For lipomatous intrathoracic tumors, histologic differential diagnosis encompasses malignancies—WD-LPS (including its variant thymoliposarcoma), atypical spindle-cell tumor, and myxoid pleomorphic liposarcoma—as well as benign tumors, such as thymolipoma and lipoma (Table 1). Although diagnosing fatty tumors could be difficult because of the limited value of a sample obtained during needle biopsy, even peripheral mature adipose tissue is usually sufficient for fluorescence in situ hybridization analysis of MDM2 gene amplification, which is observed in more than 90% of WD-LPS patients.
Table 1Pathological Differential Diagnosis of a Lipomatous Intrathoracic Mass
In this patient, the diagnosis was based on a histologic picture reminiscent of fibroadenoma of the breast, a hallmark of lipofibroadenoma. Additional extensive sectioning excluded the coexistence of malignant thymoma. Because no genetic abnormalities have been identified in lipofibroadenoma, we searched for fusion transcripts by targeted next generation sequencing with the Archer FusionPlex Sarcoma Kit sequenced on Mini Seq (Illlumina). It included, among others, HMGA2 gene translocation, present in up to two-thirds of lipomas and one thymolipoma.

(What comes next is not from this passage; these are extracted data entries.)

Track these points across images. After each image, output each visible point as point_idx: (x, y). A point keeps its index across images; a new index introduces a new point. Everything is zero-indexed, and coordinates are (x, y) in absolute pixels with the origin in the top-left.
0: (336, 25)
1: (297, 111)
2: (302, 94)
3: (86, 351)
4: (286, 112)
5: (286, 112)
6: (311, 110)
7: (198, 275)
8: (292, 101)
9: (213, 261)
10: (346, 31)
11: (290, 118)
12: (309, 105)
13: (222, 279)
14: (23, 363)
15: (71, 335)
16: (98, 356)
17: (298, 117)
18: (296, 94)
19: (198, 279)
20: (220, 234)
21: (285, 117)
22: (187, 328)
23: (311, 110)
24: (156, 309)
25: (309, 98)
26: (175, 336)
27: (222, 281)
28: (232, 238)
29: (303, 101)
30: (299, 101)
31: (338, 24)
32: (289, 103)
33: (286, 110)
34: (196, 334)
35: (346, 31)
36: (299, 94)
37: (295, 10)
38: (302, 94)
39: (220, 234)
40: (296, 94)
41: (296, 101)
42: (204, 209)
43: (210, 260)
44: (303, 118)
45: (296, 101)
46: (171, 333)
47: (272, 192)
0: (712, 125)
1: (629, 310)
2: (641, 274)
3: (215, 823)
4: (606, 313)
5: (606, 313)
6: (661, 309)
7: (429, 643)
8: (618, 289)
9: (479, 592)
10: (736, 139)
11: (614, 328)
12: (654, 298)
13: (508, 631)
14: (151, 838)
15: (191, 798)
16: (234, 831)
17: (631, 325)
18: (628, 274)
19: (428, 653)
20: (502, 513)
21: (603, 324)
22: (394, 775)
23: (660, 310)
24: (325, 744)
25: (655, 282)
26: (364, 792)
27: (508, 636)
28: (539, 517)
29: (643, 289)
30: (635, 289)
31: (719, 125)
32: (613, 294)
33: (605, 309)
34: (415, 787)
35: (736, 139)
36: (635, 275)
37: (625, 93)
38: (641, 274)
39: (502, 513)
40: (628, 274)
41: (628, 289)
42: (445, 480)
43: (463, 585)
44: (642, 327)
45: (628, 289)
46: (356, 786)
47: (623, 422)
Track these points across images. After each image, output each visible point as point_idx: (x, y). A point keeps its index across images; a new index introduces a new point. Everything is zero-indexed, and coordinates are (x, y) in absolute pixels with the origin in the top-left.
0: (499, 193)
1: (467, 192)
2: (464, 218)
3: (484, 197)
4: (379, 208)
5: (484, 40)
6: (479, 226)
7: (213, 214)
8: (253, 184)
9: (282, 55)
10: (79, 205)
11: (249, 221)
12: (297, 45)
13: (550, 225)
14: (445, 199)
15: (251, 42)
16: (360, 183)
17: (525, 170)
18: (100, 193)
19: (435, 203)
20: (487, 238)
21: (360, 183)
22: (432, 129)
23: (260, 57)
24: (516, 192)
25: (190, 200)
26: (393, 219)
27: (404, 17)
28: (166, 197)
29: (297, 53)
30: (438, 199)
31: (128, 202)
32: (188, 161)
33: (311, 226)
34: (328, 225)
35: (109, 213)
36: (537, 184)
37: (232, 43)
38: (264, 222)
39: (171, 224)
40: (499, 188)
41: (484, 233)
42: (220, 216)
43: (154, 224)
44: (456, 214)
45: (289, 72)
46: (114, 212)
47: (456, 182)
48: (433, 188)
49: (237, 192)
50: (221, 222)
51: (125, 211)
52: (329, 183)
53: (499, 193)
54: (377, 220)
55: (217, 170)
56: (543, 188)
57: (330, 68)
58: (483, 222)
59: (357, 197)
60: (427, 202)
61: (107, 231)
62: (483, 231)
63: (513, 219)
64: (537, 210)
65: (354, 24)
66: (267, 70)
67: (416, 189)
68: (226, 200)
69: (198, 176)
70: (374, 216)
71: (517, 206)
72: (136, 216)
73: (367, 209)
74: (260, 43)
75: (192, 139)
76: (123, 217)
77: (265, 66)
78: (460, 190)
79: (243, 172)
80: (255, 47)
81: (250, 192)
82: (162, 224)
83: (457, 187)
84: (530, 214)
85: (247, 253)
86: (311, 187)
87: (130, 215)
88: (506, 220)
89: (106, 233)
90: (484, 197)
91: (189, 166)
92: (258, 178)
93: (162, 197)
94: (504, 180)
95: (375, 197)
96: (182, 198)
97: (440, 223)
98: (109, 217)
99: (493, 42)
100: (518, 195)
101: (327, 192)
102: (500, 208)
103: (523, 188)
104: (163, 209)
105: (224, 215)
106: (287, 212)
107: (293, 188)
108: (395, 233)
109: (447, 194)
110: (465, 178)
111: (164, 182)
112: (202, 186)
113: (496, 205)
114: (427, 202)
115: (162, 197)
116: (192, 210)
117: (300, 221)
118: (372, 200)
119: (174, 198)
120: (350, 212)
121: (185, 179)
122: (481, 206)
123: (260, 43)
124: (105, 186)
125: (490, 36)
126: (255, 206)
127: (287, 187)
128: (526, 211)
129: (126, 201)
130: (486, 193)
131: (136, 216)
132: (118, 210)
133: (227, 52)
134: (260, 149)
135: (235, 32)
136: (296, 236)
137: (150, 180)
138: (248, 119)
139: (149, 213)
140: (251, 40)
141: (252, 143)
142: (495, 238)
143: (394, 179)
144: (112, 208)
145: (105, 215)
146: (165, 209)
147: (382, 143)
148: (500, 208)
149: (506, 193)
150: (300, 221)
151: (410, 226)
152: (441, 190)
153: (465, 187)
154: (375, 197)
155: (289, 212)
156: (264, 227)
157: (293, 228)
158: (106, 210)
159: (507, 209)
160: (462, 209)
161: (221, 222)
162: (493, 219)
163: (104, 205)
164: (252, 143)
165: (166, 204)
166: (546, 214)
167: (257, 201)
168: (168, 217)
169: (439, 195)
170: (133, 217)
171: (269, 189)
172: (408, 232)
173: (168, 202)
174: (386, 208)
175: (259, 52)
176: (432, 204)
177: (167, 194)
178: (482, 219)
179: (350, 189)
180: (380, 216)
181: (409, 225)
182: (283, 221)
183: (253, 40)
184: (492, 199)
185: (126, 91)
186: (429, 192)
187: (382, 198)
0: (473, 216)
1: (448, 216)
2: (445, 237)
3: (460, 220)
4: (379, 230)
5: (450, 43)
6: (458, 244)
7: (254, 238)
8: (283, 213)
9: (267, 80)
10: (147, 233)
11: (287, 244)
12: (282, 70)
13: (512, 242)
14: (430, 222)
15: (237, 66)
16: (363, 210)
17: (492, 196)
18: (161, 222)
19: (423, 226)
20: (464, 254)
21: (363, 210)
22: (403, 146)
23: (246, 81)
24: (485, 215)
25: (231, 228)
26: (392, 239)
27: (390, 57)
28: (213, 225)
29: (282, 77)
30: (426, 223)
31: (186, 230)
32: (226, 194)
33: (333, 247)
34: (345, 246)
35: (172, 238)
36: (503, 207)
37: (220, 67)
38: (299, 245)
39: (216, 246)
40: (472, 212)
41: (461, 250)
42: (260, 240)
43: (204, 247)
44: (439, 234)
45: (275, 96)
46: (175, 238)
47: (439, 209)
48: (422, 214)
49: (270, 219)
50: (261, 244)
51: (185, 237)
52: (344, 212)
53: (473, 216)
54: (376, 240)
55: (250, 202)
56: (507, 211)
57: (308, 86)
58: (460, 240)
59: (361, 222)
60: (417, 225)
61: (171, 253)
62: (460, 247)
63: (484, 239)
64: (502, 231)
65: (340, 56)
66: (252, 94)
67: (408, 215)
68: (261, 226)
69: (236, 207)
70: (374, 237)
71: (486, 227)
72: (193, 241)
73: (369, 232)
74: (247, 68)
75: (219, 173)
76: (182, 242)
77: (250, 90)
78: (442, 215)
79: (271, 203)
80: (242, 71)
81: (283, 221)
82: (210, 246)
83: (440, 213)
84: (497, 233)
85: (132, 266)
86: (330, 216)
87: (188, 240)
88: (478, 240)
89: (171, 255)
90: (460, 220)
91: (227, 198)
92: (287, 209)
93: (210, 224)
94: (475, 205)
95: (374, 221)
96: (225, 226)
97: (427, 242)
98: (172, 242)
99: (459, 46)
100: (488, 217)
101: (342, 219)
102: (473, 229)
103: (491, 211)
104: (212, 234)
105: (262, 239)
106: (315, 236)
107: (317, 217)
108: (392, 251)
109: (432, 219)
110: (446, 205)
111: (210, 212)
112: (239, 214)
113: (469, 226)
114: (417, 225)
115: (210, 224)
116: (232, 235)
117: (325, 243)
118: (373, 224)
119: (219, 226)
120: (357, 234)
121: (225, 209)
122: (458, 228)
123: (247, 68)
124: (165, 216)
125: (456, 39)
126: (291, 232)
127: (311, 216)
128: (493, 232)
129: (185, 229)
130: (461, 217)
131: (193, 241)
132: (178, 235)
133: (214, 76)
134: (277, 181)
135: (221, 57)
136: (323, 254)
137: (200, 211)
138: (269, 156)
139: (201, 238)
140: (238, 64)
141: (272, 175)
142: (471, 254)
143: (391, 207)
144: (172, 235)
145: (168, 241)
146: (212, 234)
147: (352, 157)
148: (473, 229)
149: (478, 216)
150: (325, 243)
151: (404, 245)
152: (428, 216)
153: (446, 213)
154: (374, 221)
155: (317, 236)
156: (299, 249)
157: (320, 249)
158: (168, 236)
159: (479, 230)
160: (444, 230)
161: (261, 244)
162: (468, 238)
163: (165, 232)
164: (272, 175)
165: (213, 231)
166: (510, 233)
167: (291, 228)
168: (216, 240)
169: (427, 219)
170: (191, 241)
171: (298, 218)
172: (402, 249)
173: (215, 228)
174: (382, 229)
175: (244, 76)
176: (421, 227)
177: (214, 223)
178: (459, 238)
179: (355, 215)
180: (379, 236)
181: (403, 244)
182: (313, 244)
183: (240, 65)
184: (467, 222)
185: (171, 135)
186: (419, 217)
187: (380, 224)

These tumors contain similar histologic elements, albeit in different proportions. Despite unrecognized pathogenicity, both lipofibroadenoma and thymolipoma likely represent one family of closely related tumors, postulated to be either lipomas arising in the thymus, neoplasms of both thymic fat and epithelium, hyperplastic processes, or thymoma variants.
This patient highlights the crucial role of physical examination, which indicated an intrathoracic mass. In addition, clinicians should be aware that various autoimmune diseases, as well as malignant thymoma, may coexist with benign thymic tumors such as lipofibroadenoma. Clinical examination supported by laboratory tests and pathologic examination are necessary to their exclusion. Although vasculitis secondary to thymic tumor remains a casuistic entity, it should be considered in cases of abnormal urinalysis or impaired renal function, because it mainly affects kidneys and is associated with poor renal outcome. In conclusion, clinical vigilance and multidisciplinary collaboration are fundamental.